Since we're building our finance team at work, I got an ex-coworker to come in for several interviews and we make him an offer. However, he ended up turning us down because he wanted almost my salary and many times the number of options I got; I'm a director and this was a senior analyst position. Anyway, this is not about him.

Continuing our search, we got a referral for a CPA who is only two years out of school. He said during the interview that he always wanted to work in finance (instead of accounting) and he had already quit his public accounting/audit job several months ago. He had potential but we were worried because he had zero finance experience. Anyway, we decided over the weekend to take a chance and make him an offer. Since our company is basically an one-man show in terms of management control, the CEO used to interview every candidate in person.
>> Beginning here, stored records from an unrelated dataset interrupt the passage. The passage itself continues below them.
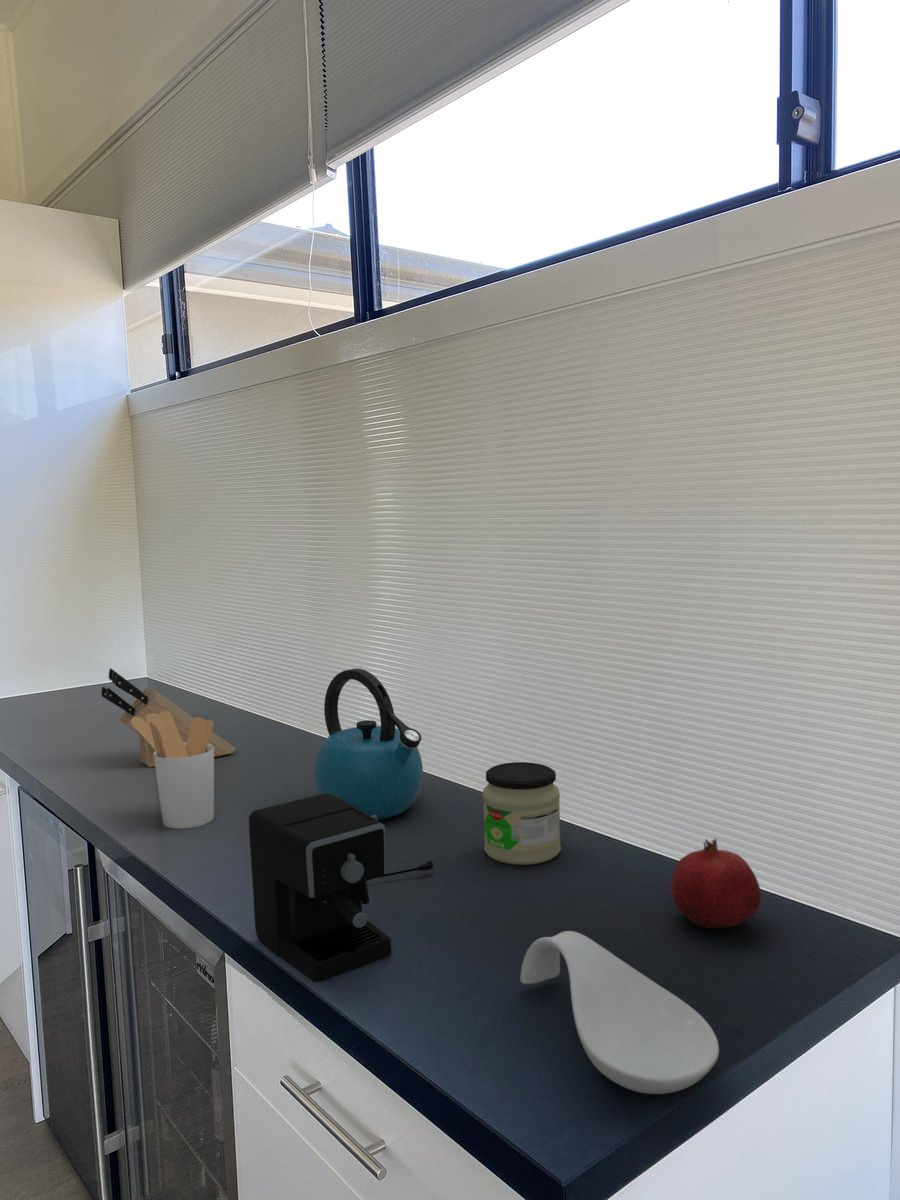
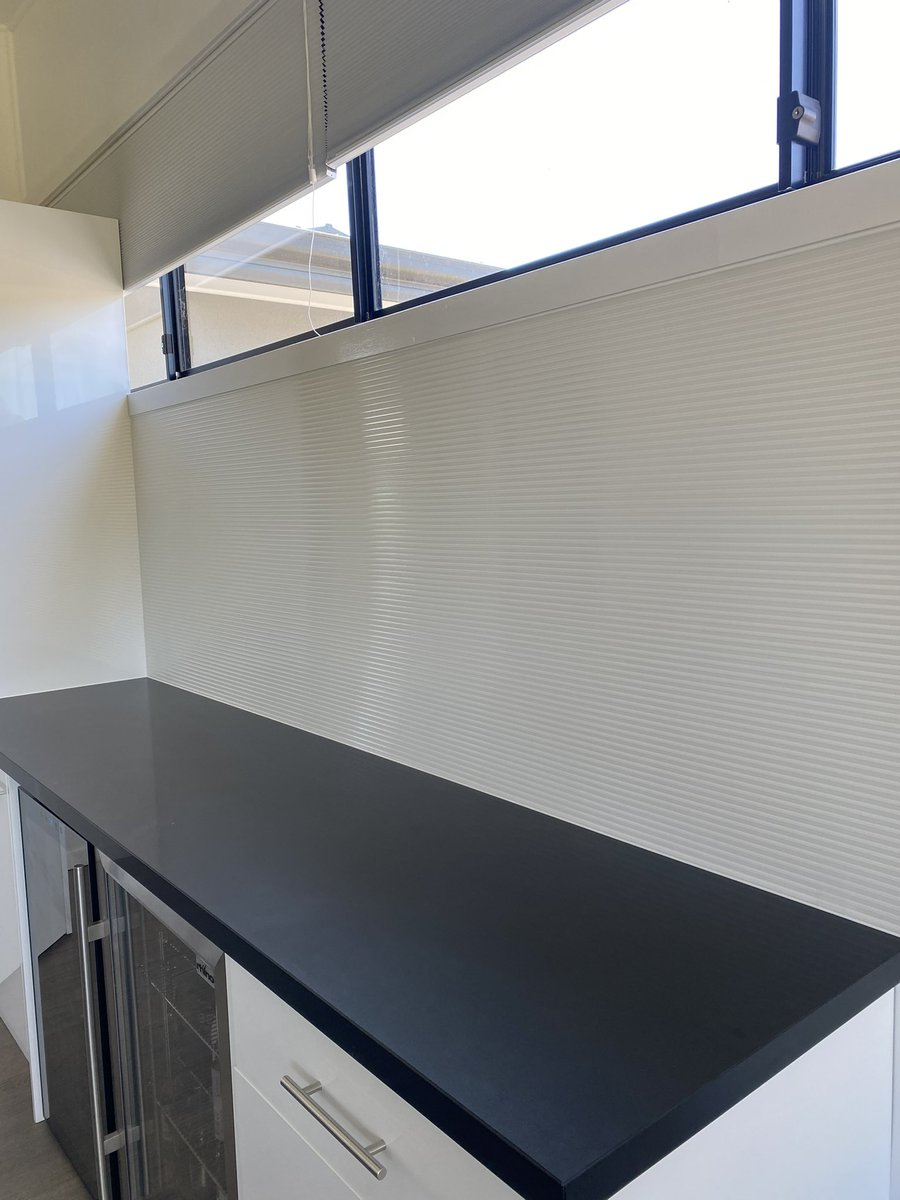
- fruit [670,837,762,929]
- spoon rest [519,930,720,1095]
- coffee maker [248,793,434,983]
- kettle [313,668,424,821]
- utensil holder [131,711,215,830]
- jar [482,761,562,866]
- knife block [100,668,237,768]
As that is no longer feasible due to the size of the company, each candidate now has to answer a few questions in writing for the CEO to review. Me and all the other directors in finance had to do this. For engineering candidates, they even have to prepare a PPT presentation on themselves and present to the entire hiring group.

While preparing the offer yesterday, the HR recruiter received an email from the candidate saying that the written Q&A was a stupid exercise, and he didn't want to work at any company that wasted its time on something like this (I'm paraphrasing). Surprised, the recruiter called him and it turned out the email was meant for someone else, someone personal and unaffiliated with our company. Well, that made our tough offer decision much easier... don't let the door hit your ass on the way out.